The writing for this first chapter feels rushed on a first read, since pretty much happened in Punks Not Dead’s volume #1. If you choose to skip over the text introduction mentioned above you can get a grasp of what has already happened and why the main characters find themselves in London through dialogues. However, upon a second read, it’s possible to realize why David Barnett chose this approach.
For this first chapter, we are introduced to every element we need to know to get interested in the story without exception. Barnett reports the past events in a very fluid manner, mixing those facts naturally in conversations of various scenes, never once feeling like forced exposition making the read friendly for a first-time reader. Plus, Barnett managed to structure every page in its own singular grid type, utilizing of the storytelling tools the comic book media offers, in a masterful way.

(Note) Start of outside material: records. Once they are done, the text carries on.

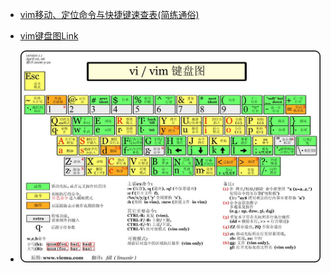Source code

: * [vim移动、定位命令与快捷键速查表(简练通俗)](https://blog.csdn.net/QQ245671051/article/details/53228752?utm_medium=distribute.pc_relevant.none-task-blog-BlogCommendFromBaidu-2.control&depth_1-utm_source=distribute.pc_relevant.none-task-blog-BlogCommendFromBaidu-2.control)

* [vim键盘图Link](https://www.cnblogs.com/gisext/articles/8601410.html)

* ![vim键盘图](./../image/vim.jpg)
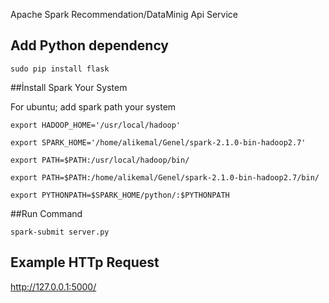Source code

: Apache Spark Recommendation/DataMinig Api Service

## Add Python dependency

`sudo pip install flask`

##İnstall Spark Your System

For ubuntu; add spark path your system

`export HADOOP_HOME='/usr/local/hadoop'`


`export SPARK_HOME='/home/alikemal/Genel/spark-2.1.0-bin-hadoop2.7'`


`export PATH=$PATH:/usr/local/hadoop/bin/`


`export PATH=$PATH:/home/alikemal/Genel/spark-2.1.0-bin-hadoop2.7/bin/`


`export PYTHONPATH=$SPARK_HOME/python/:$PYTHONPATH`



##Run Command


`spark-submit server.py`


## Example HTTp Request

<http://127.0.0.1:5000/>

The book is spectacularly illustrated by Simmonds. The backgrounds change from scene to scene, looking steady with firm and strong lines in scenes without any mystical elements involved, and appearing as sketches with loose lines and a different glow when the scene displays a magical manifestation or ritual. Each character has a unique design to them making it possible for the reader to pick up who is who quickly. My favorite element of the artwork, however, was the coloring. The regular elements of day-to-day life look opaque and bland, which makes every single magical element stand out since these are presented in neon tones of purple, green and blue, giving it all a heavier impact than on the first volume in which things just happened without much charm to them.

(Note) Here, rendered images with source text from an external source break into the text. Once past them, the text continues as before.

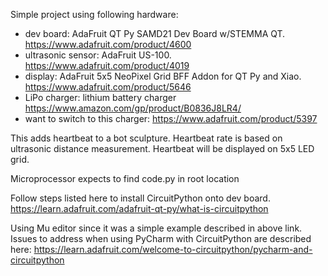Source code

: Simple project using following hardware:
  * dev board:         AdaFruit QT Py SAMD21 Dev Board w/STEMMA QT. https://www.adafruit.com/product/4600
  * ultrasonic sensor: AdaFruit US-100.  https://www.adafruit.com/product/4019
  * display:           AdaFruit 5x5 NeoPixel Grid BFF Addon for QT Py and Xiao.  https://www.adafruit.com/product/5646
  * LiPo charger:      lithium battery charger https://www.amazon.com/gp/product/B0836J8LR4/
  * want to switch to this charger: https://www.adafruit.com/product/5397

This adds heartbeat to a bot sculpture. Heartbeat rate is based on ultrasonic distance measurement.
Heartbeat will be displayed on 5x5 LED grid. 

Microprocessor expects to find code.py in root location

Follow steps listed here to install CircuitPython onto dev board.
 https://learn.adafruit.com/adafruit-qt-py/what-is-circuitpython

Using Mu editor since it was a simple example described in above link.
Issues to address when using PyCharm with CircuitPython are described here:
  https://learn.adafruit.com/welcome-to-circuitpython/pycharm-and-circuitpython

The great writing, gorgeous penciling, and breathtaking coloring are to show just how good the second part of Fergie and Sid’s story can come to be. This being the first chapter we already get beautiful pages of ‘exorcism’ and other mystical manifestations.
The great writing, gorgeous penciling and breathtaking coloring are to show just how good this book can come to be. The story is just starting and we already get beautiful pages of 'exorcism' and other mystical manifestations.